Productivity

Superlist Review – Part 2

I Switched to Superlist so You Don’t Have to (2/2)

Before we start: This is part 2 of my review of Superlist, the new productivity app by Christian Reber & team. If you haven’t read part 1 yet, read part 1 now.

What could be improved?

Let’s keep it short: a lot. At this point in time, I have stopped using Superlist, and here is why: From a tool that you use every single day, you do expect a lot. You tend to be far less forgiving for all the little bits and pieces that are not quite there yet. You set the bar high.

For me, the deal breaker came in form of text editing: For a productivity and ideation tool, the WYSIWYG editor does feel a way too clunky. No quite as productive to write as you would expect. If you are familiar with typing in Apple Notes, Obsidian or even Google Docs, you do have a different expectation from how typing, formatting and browsing your copy should feel like. I like the fact that I could type up a whole blog post or meeting notes inside of Superlist, however the missing export options make it quite pointless to do so.
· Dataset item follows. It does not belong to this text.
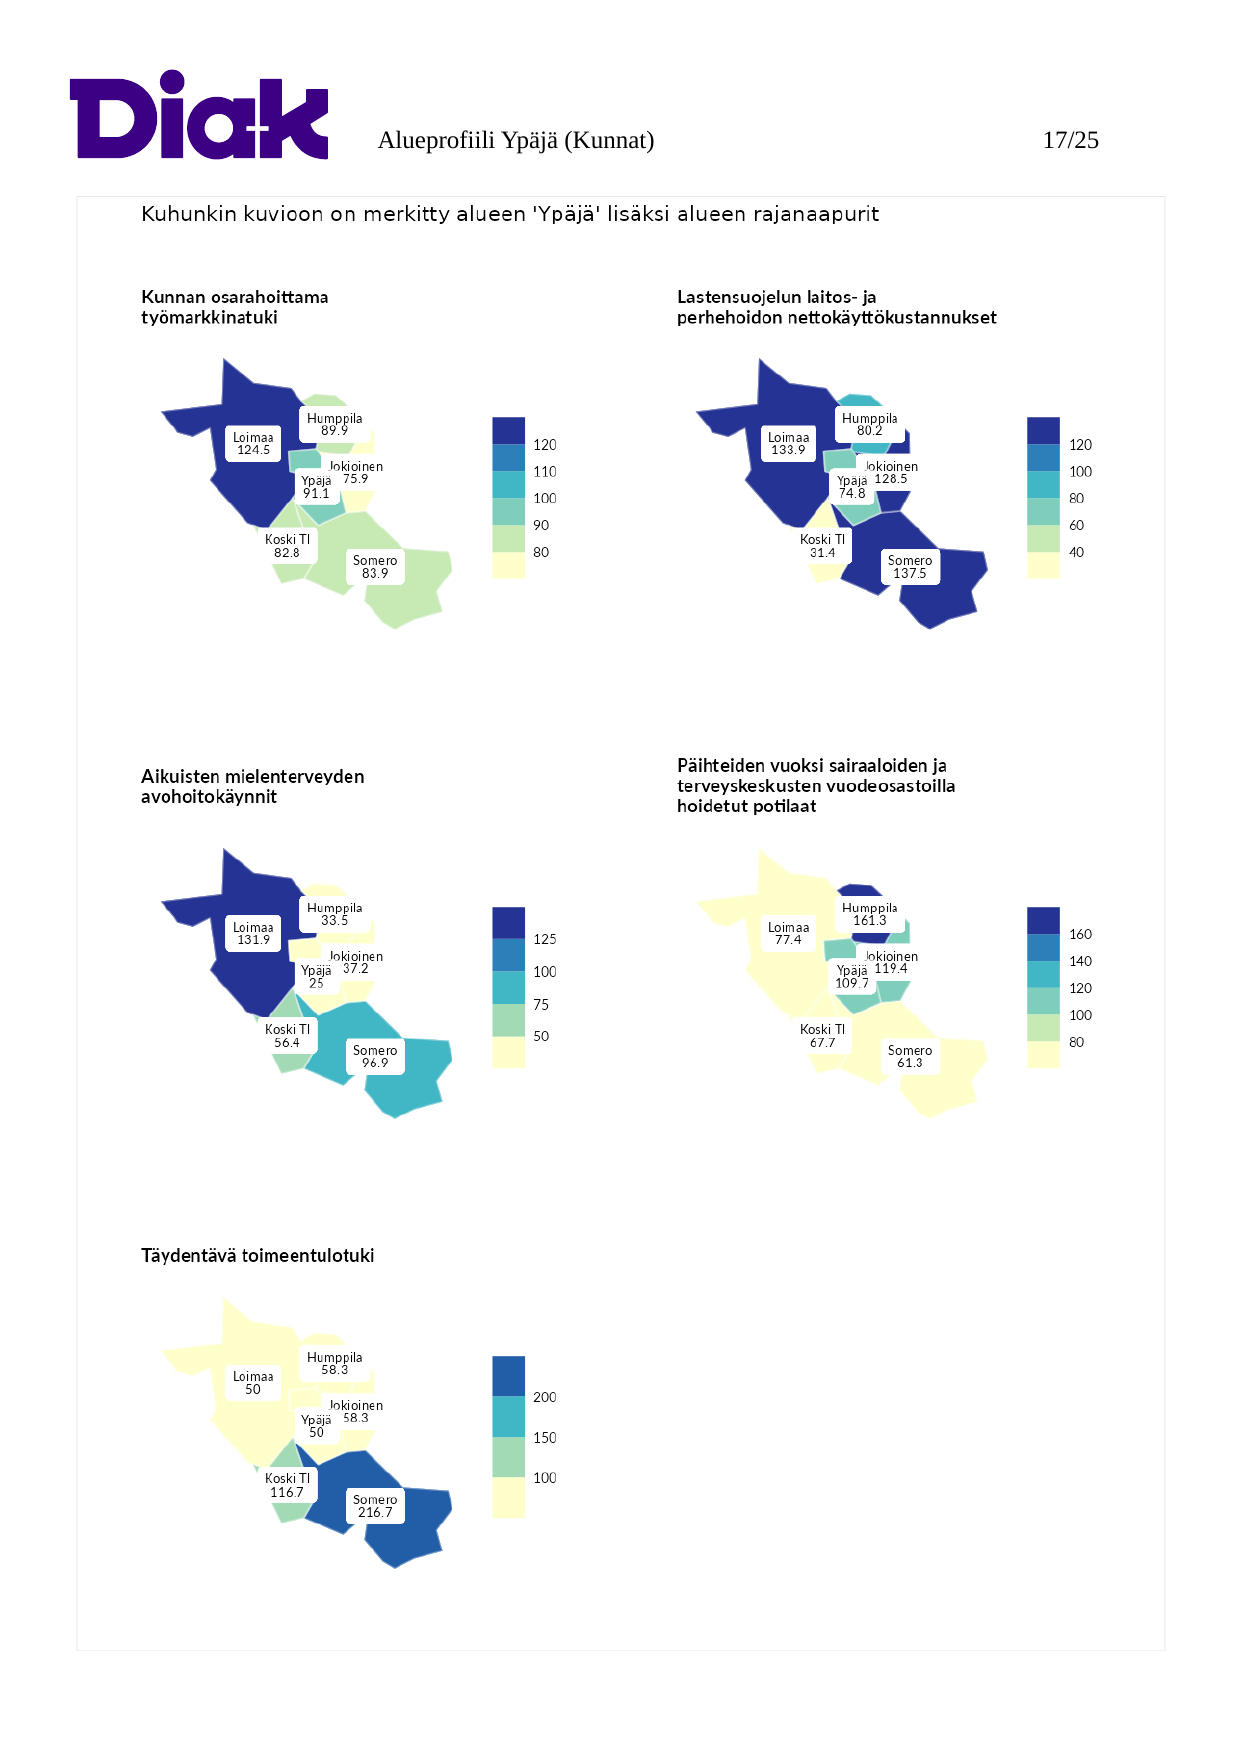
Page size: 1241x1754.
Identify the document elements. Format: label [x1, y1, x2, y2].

picture [61, 196, 1179, 1651]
Superlist does have a quick launcher that helps you to create a new task from anywhere in on your Mac – quite a nifty feature, if the key combination (Option + Shift + Space) wouldn’t be the same as for a non-breaking space character – a character I use quite a lot in my day to day-work as a designer. Unfortunately, this shortcut cannot be changed.

Task creation still seems a clunky overall: Sometimes, tasks aren’t really created because you didn’t push the button (because other tools left you with the expectation that a simple tap on Tab would do), sometimes tags are appended to your task because you didn’t deactivate them.
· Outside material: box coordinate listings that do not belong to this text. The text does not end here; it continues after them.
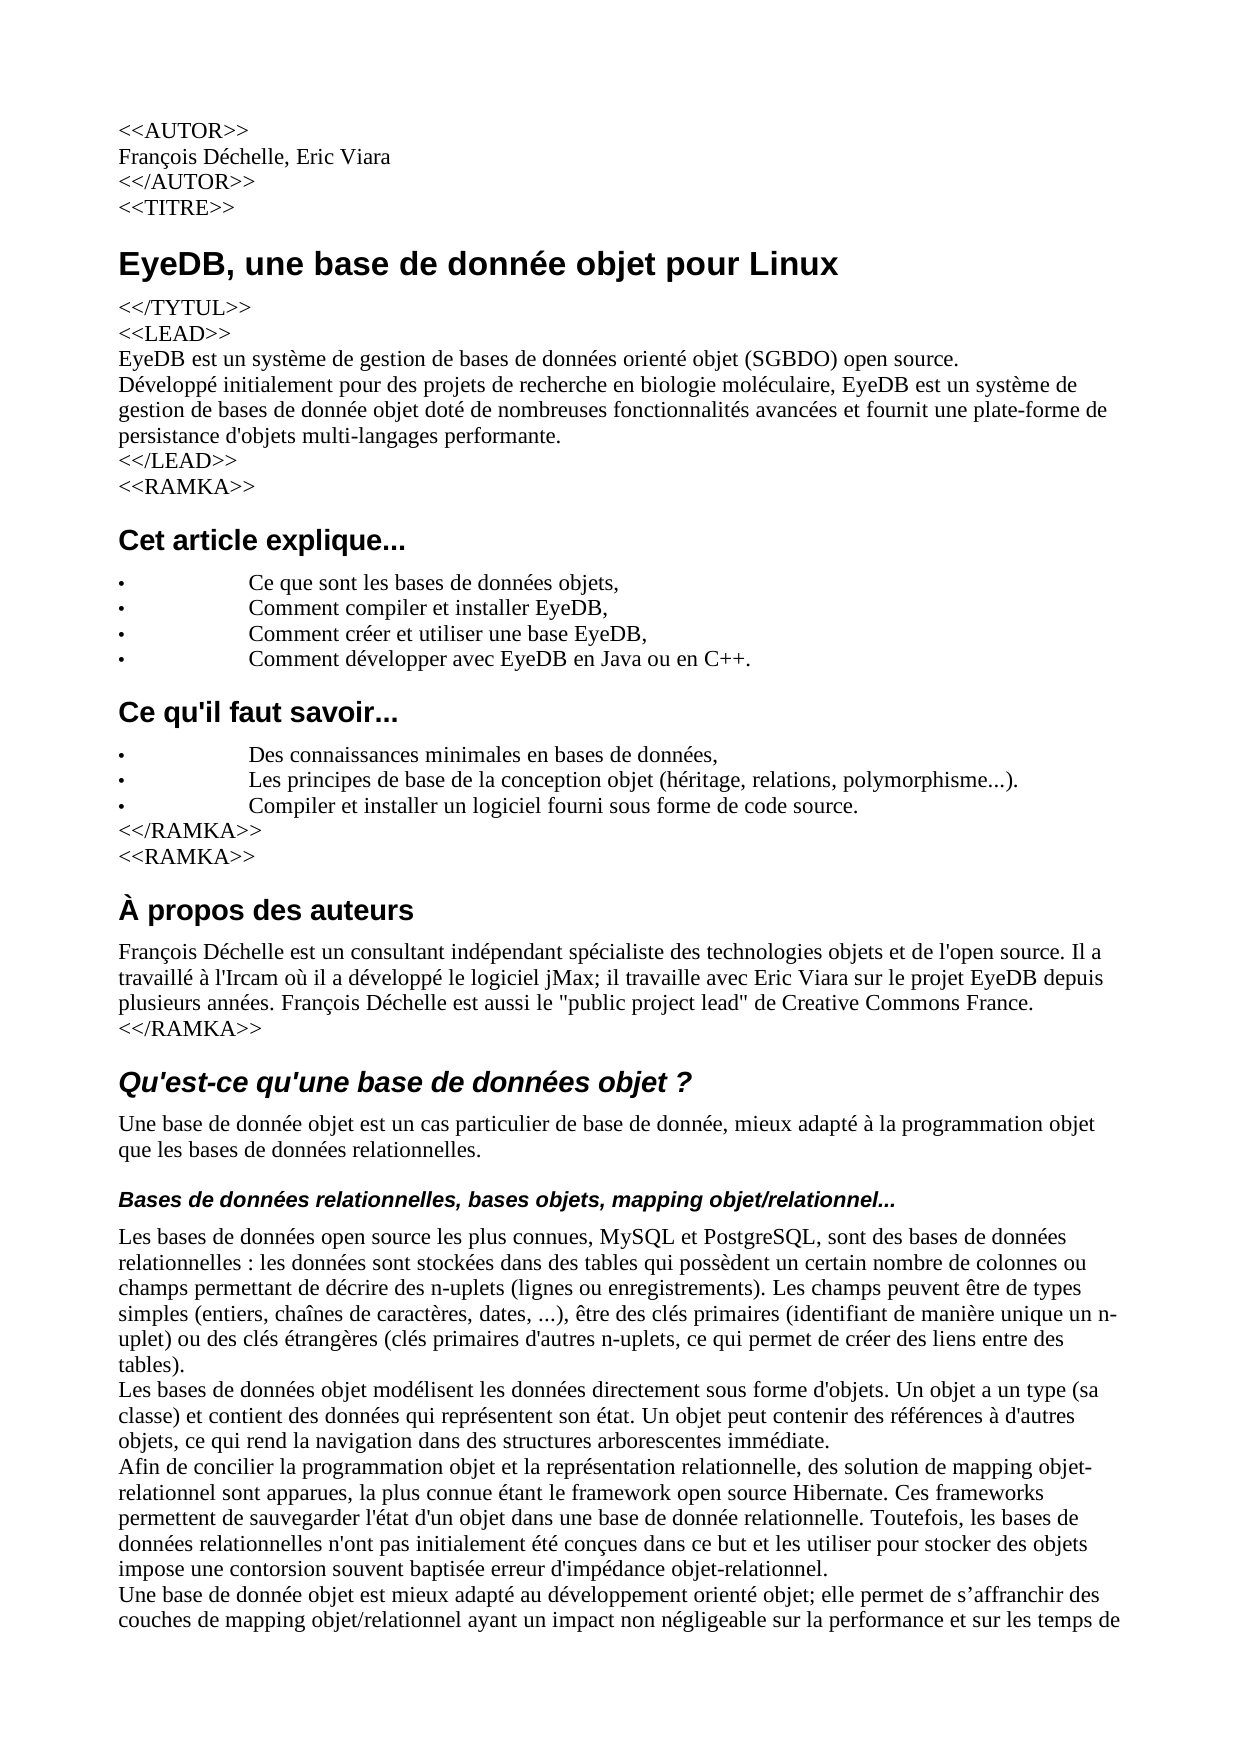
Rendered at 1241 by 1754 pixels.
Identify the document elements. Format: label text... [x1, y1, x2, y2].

list Comment développer avec EyeDB en Java ou en C++. [118, 646, 1122, 671]
list Les principes de base de la conception objet (héritage, relations, polymorphisme...). [118, 767, 1122, 792]
subtitle EyeDB, une base de donnée objet pour Linux [118, 245, 1122, 283]
subtitle À propos des auteurs [118, 894, 1122, 927]
text François Déchelle est un consultant indépendant spécialiste des technologies objets et de l'open source. Il a travaillé à l'Ircam où il a développé le logiciel jMax; il travaille avec Eric Viara sur le projet EyeDB depuis plusieurs années. François Déchelle est aussi le "public project lead" de Creative Commons France. [118, 939, 1122, 1016]
text Les bases de données objet modélisent les données directement sous forme d'objets. Un objet a un type (sa classe) et contient des données qui représentent son état. Un objet peut contenir des références à d'autres objets, ce qui rend la navigation dans des structures arborescentes immédiate. [118, 1377, 1122, 1454]
text François Déchelle, Eric Viara [118, 144, 1122, 169]
text <</TYTUL>> [118, 295, 1122, 321]
text <</AUTOR>> [118, 169, 1122, 195]
text <</RAMKA>> [118, 818, 1122, 843]
text <</LEAD>> [118, 448, 1122, 474]
list Comment compiler et installer EyeDB, [118, 595, 1122, 620]
list Des connaissances minimales en bases de données, [118, 741, 1122, 767]
text Développé initialement pour des projets de recherche en biologie moléculaire, EyeDB est un système de gestion de bases de donnée objet doté de nombreuses fonctionnalités avancées et fournit une plate-forme de persistance d'objets multi-langages performante. [118, 372, 1122, 448]
text <<LEAD>> [118, 321, 1122, 346]
text EyeDB est un système de gestion de bases de données orienté objet (SGBDO) open source. [118, 346, 1122, 372]
text <<TITRE>> [118, 195, 1122, 220]
subtitle Bases de données relationnelles, bases objets, mapping objet/relationnel... [118, 1187, 1122, 1212]
list Ce que sont les bases de données objets, [118, 569, 1122, 595]
subtitle Cet article explique... [118, 524, 1122, 557]
text <</RAMKA>> [118, 1016, 1122, 1041]
text <<AUTOR>> [118, 118, 1122, 144]
text Une base de donnée objet est un cas particulier de base de donnée, mieux adapté à la programmation objet que les bases de données relationnelles. [118, 1111, 1122, 1162]
text Une base de donnée objet est mieux adapté au développement orienté objet; elle permet de s’affranchir des couches de mapping objet/relationnel ayant un impact non négligeable sur la performance et sur les temps de [118, 1581, 1122, 1632]
subtitle Qu'est-ce qu'une base de données objet ? [118, 1066, 1122, 1099]
text Afin de concilier la programmation objet et la représentation relationnelle, des solution de mapping objet-relationnel sont apparues, la plus connue étant le framework open source Hibernate. Ces frameworks permettent de sauvegarder l'état d'un objet dans une base de donnée relationnelle. Toutefois, les bases de données relationnelles n'ont pas initialement été conçues dans ce but et les utiliser pour stocker des objets impose une contorsion souvent baptisée erreur d'impédance objet-relationnel. [118, 1454, 1122, 1581]
text <<RAMKA>> [118, 843, 1122, 869]
subtitle Ce qu'il faut savoir... [118, 696, 1122, 729]
list Compiler et installer un logiciel fourni sous forme de code source. [118, 792, 1122, 818]
text <<RAMKA>> [118, 474, 1122, 499]
list Comment créer et utiliser une base EyeDB, [118, 620, 1122, 646]
text Les bases de données open source les plus connues, MySQL et PostgreSQL, sont des bases de données relationnelles : les données sont stockées dans des tables qui possèdent un certain nombre de colonnes ou champs permettant de décrire des n-uplets (lignes ou enregistrements). Les champs peuvent être de types simples (entiers, chaînes de caractères, dates, ...), être des clés primaires (identifiant de manière unique un n-uplet) ou des clés étrangères (clés primaires d'autres n-uplets, ce qui permet de créer des liens entre des tables). [118, 1224, 1122, 1377]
It’s these tiny things that make Superlist still feel a bit «buggy» and unpolished, like tiny pebbles in your shoes on your way to work: not quite hurtful, but still a bit annyoing. If Superlist would optimise a lot in these delightful details, it would become a real charm and an actual addition in my productivity stack. Speaking of which:

The Features I did not use (and why)

There’s a bunch of features that looked good on paper and that I frankly thought would make Superlist a powerhouse – but I ended up not using them at all. What a pitty.

Messaging. I don’t know why I thought that Superlist could even replace Slack in my company, but the current implementation of messaging is just not it. There’s a lot of potential though – the idea of putting chats straight on lists and tasks is pretty nifty.

Sharing. Creating and managing tasks together requires a lot of coordination and agreement – in the part 1, I told you that I was thinking of introducing Superlist for the whole team – I ended up not doing it. The way that sharing tasks currently works requires a lot of commitment from everyone involved. If I could share task details or a list document with someone in a more casual, noncommital way (like a cooking recipe or event details), this would be hot!

AI features. I like the idea of using generative AI in todo lists – in my opinion, there is a lot of potential. As this feature is part of the paid plan, I have no idea of what it actually does (Nor do I expect a lot from it).

Weekly lists (or other templates). Templates are generally pretty cool – a great way to start if you want to get to know the product and structure your work. In Superlist, the way that weekly templates work goes against the way that tasks will be sorted in the Tasks view – no chance I could propagate my weekly list automatically or sync between the week view and task view. Maybe this is what the AI feature is for?

What I wish for Superlist to be

Granted: Finding the holy grail in productivity tools is tricky. Imaging zooming out and seeing your whole life, everything that you do, experience or capture as a huge, organized list of tasks and learnings – no matter how big or small, how important or unimportant – everything could be stored in a big, hierarchical list. The more information we have about the things we do and we have done, the more a tool like could support us:

You buy a box of oat milk every Tuesday? Here’s your milk subscription.

You plan on flying to New York? Here’s a recommendation of a cheap flight to book.

You have a big project at work? Here’s how you could split it up into smaller parts.

Big Data. AI. Call it whatever you want, I want a tool that helps me organize my life by understanding the sum of all the parts of it. Superlist seems to take on the challenge – but is nowhere near just yet. I’m excited to see what is going to happen and how close the team can get to this goal. I will definitely check back in a couple of months.

For now, I am out. I started using Google Tasks again and developed a way of organising my lists and boards in a more productive manner – but that’s a story for a different article.